Go through the material line by line and tally those containing the string "методичні". Only the tally is wanted.

═════ Excerpted records ═════

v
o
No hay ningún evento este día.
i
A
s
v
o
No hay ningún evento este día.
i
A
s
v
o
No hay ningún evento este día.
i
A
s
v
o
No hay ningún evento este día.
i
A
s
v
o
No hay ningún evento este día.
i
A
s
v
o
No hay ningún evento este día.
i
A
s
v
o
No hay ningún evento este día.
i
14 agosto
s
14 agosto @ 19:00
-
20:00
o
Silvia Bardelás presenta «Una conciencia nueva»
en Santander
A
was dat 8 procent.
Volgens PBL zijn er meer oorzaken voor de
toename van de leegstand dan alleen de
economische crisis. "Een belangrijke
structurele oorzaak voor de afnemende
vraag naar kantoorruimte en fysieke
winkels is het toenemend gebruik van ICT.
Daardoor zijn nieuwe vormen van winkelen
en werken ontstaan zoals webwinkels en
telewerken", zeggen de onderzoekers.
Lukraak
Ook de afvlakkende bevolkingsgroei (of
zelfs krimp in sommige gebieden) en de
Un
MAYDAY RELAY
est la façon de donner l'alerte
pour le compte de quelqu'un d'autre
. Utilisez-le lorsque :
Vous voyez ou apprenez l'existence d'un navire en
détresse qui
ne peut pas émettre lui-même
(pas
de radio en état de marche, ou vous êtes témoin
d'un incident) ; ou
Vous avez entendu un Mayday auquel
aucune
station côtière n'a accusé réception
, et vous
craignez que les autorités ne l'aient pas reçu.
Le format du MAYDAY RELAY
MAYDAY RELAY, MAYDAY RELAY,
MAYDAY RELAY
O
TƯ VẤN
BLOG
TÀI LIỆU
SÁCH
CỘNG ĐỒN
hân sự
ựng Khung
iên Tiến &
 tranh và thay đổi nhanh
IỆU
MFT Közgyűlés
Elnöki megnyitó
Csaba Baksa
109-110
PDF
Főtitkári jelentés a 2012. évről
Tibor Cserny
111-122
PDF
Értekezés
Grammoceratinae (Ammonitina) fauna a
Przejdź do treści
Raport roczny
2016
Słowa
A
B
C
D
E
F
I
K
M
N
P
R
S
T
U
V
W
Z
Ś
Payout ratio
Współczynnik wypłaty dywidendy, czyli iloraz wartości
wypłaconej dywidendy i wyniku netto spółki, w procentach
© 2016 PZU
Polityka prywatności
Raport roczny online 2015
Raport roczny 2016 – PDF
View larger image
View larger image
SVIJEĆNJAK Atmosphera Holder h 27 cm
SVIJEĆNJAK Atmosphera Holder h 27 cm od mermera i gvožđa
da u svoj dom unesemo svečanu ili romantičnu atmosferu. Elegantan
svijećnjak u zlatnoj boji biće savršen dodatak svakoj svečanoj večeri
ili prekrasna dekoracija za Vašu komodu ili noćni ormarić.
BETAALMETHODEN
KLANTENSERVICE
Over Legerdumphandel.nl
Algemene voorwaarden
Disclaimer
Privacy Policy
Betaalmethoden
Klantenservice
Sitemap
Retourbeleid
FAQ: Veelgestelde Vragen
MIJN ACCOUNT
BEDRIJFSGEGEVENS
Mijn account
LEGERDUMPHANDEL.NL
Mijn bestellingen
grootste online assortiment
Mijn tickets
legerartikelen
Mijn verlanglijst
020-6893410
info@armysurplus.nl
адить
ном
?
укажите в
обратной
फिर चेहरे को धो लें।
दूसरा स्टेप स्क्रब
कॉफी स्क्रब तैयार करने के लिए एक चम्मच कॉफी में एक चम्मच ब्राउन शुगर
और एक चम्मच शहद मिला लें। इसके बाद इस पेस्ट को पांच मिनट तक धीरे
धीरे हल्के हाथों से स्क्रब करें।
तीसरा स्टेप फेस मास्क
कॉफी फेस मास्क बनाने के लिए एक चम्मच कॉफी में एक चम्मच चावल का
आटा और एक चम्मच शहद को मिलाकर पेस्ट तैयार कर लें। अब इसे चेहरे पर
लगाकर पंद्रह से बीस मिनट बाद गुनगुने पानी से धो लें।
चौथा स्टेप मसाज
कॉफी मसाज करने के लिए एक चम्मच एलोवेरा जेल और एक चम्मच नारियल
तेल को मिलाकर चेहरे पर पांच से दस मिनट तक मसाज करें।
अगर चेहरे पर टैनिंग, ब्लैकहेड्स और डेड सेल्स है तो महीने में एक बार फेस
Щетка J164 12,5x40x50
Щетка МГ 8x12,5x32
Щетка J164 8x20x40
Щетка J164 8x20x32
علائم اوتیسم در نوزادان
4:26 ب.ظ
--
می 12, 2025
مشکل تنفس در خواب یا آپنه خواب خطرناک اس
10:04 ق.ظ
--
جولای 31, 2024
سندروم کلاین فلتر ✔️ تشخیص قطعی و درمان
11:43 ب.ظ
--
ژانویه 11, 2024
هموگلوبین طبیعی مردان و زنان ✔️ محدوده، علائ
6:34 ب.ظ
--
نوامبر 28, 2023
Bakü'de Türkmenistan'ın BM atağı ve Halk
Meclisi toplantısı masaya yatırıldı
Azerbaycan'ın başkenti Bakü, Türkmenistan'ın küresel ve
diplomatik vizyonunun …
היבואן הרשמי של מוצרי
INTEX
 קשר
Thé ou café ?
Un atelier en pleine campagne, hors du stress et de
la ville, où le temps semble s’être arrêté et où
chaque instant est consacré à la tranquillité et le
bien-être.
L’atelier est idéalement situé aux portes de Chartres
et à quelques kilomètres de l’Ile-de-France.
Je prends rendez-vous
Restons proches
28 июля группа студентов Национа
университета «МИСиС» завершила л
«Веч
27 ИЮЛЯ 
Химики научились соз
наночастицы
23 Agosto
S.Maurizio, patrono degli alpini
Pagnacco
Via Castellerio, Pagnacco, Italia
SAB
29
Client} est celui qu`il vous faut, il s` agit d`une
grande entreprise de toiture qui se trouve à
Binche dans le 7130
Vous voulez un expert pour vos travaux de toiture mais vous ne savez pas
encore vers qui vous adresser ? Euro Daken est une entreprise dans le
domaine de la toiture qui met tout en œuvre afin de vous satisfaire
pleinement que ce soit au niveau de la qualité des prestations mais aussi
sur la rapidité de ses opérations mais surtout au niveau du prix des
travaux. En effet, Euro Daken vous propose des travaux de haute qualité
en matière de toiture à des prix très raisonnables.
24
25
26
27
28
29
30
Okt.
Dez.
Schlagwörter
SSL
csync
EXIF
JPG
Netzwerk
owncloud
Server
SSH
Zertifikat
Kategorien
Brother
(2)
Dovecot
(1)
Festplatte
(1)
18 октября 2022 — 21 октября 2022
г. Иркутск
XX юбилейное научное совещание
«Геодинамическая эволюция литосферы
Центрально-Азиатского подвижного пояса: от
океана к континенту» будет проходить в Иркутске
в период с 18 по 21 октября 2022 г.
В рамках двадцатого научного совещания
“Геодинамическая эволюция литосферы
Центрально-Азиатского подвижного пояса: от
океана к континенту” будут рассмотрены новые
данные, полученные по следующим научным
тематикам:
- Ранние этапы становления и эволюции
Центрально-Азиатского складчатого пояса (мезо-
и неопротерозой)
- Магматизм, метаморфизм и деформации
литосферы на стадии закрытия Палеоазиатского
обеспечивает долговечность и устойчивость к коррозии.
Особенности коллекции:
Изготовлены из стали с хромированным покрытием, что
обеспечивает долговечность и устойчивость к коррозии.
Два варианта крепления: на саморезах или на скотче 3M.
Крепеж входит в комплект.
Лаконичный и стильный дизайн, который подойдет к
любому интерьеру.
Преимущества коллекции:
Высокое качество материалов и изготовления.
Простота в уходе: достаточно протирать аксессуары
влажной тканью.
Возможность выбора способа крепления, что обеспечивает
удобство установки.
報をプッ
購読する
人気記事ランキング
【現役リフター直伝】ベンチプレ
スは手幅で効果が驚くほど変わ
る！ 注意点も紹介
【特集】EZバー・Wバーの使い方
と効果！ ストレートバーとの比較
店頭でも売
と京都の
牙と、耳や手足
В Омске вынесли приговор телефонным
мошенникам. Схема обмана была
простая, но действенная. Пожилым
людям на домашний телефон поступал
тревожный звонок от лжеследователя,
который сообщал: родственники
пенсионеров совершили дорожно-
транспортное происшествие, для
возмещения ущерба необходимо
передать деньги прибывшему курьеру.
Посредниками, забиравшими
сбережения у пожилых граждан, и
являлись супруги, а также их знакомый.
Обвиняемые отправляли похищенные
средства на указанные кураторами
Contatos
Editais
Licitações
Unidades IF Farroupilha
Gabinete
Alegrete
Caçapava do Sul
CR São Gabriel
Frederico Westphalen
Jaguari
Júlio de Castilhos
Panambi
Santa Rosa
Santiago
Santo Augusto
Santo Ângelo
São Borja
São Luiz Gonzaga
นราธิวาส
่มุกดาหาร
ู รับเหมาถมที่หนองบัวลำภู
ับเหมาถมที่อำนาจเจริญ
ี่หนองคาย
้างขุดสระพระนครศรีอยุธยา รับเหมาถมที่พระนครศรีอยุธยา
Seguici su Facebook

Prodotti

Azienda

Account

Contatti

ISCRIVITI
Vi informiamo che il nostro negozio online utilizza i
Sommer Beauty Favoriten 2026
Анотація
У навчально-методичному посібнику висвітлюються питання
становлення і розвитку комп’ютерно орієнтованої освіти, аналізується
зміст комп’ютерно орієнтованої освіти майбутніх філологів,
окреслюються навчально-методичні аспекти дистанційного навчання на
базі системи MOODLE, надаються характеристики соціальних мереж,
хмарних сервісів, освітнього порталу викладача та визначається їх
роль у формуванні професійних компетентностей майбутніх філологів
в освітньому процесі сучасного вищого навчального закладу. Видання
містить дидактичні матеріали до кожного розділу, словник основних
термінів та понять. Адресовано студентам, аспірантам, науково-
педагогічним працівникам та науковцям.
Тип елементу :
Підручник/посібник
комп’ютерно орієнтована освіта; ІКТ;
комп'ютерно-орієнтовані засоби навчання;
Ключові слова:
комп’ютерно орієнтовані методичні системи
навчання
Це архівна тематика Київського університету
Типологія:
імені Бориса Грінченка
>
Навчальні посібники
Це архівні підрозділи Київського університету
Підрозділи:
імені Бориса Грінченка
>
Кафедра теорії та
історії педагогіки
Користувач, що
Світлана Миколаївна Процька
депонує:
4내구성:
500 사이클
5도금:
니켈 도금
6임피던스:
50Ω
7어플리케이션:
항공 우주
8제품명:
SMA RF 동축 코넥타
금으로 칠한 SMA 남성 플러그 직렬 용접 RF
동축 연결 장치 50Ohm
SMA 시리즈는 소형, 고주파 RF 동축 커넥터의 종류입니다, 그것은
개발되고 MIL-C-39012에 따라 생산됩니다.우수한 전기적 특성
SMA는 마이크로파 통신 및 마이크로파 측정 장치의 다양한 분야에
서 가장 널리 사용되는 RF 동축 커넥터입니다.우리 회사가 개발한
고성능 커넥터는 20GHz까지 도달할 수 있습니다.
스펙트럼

═════

Written reply → 2